In recent months, we have been calling on the Crown Office to deliver justice for Emma Caldwell, 16 years after her murder. The initial investigation into her death was arguably Scotland’s most expensive. It was, without any argument, a howling skip fire of hubris, careerism and unforced, unforgiveable errors.
A few years after another Lord Advocate, Frank Mulholland, ordered Police Scotland to reopen its inquiry after a forgotten suspect was exposed in 2015, his successor, James Wolffe, told Emma’s mother that no stone would be left unturned to win justice for her daughter. Well, how many stones are left? How many more promises can Mrs Caldwell be given? How much faith can Scotland have in our justice system if, after all these years, all the mistakes and cover-ups, there is still no justice for Emma?

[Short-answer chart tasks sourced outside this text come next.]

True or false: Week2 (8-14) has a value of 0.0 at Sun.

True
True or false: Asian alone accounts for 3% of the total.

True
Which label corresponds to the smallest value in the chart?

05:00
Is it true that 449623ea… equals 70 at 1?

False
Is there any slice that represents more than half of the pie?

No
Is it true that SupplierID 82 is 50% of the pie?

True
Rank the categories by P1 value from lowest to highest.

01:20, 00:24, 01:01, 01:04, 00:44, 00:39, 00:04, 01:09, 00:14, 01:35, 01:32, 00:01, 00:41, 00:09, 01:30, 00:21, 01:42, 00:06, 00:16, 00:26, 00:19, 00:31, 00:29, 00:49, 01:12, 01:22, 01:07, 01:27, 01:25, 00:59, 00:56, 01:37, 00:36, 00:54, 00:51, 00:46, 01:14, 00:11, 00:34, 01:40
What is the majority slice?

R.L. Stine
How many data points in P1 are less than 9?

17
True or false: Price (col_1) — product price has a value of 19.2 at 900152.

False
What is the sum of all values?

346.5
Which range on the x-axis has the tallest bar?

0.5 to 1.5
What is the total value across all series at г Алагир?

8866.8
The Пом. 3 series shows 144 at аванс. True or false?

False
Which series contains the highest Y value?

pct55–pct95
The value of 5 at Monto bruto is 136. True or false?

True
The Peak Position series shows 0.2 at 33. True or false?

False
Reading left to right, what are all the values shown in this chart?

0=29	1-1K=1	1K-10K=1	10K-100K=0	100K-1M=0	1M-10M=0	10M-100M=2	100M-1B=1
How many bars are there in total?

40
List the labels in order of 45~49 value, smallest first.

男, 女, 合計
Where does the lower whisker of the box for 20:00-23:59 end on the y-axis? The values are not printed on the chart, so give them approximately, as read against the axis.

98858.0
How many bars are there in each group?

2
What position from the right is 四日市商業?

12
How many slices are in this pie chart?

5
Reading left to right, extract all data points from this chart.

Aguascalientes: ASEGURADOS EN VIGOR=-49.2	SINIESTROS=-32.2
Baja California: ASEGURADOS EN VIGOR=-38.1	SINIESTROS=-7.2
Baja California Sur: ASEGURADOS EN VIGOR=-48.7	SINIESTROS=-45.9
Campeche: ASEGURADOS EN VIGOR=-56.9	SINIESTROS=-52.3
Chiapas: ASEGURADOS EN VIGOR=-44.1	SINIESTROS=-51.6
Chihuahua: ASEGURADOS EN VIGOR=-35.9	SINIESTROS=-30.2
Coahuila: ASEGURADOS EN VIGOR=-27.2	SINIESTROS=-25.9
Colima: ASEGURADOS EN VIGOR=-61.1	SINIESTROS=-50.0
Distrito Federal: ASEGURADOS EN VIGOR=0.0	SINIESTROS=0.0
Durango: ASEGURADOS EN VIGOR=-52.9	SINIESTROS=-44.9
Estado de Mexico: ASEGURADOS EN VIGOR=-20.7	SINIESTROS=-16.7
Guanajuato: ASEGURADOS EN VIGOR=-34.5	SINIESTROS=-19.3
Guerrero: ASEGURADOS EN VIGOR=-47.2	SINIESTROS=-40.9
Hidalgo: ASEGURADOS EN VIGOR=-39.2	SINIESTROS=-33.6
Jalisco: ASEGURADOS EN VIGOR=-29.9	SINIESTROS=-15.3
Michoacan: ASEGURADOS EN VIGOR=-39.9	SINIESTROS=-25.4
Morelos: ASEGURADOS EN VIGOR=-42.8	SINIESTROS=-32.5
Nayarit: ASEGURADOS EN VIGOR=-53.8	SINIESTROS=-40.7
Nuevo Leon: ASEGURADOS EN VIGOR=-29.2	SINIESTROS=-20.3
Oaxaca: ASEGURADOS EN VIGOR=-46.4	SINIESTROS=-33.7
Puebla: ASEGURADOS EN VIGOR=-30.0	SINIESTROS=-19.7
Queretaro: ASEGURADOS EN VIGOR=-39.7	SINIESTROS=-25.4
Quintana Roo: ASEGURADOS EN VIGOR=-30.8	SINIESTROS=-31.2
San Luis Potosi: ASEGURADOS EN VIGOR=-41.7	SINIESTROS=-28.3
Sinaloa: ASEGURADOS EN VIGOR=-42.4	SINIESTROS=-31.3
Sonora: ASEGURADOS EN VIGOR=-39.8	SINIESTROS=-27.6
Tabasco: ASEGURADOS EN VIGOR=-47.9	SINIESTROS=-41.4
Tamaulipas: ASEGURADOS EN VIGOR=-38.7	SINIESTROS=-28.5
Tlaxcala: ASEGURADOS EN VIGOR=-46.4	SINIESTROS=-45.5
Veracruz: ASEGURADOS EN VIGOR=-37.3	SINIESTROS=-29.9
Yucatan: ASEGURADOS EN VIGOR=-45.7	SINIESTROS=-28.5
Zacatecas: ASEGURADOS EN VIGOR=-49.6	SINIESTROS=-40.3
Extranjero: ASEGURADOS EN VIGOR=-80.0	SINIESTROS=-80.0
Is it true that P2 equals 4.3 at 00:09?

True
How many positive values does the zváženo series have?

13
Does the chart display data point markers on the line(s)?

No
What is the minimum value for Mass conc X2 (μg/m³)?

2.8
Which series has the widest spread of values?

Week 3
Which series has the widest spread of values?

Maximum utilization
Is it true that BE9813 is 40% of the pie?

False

These are not theoretical questions. They can, and hopefully will, be answered by our new Lord Advocate, who seems a rarity in the cloistered world of our highest courts in that no one seems to have a bad word to say about a lawyer who has, over many years and many cases, proved to be as dogged as she is diligent. She is clearly a capable woman, capable of taking difficult decisions and getting things done.
Her determination to meet Margaret Caldwell so soon after taking up her role suggests she is prepared to act and not just talk about winning her daughter justice.
That was a quick decision by the new Lord Advocate, the right decision and, it can only be hoped, the first of many in this dismal, corrosive, shameful scandal.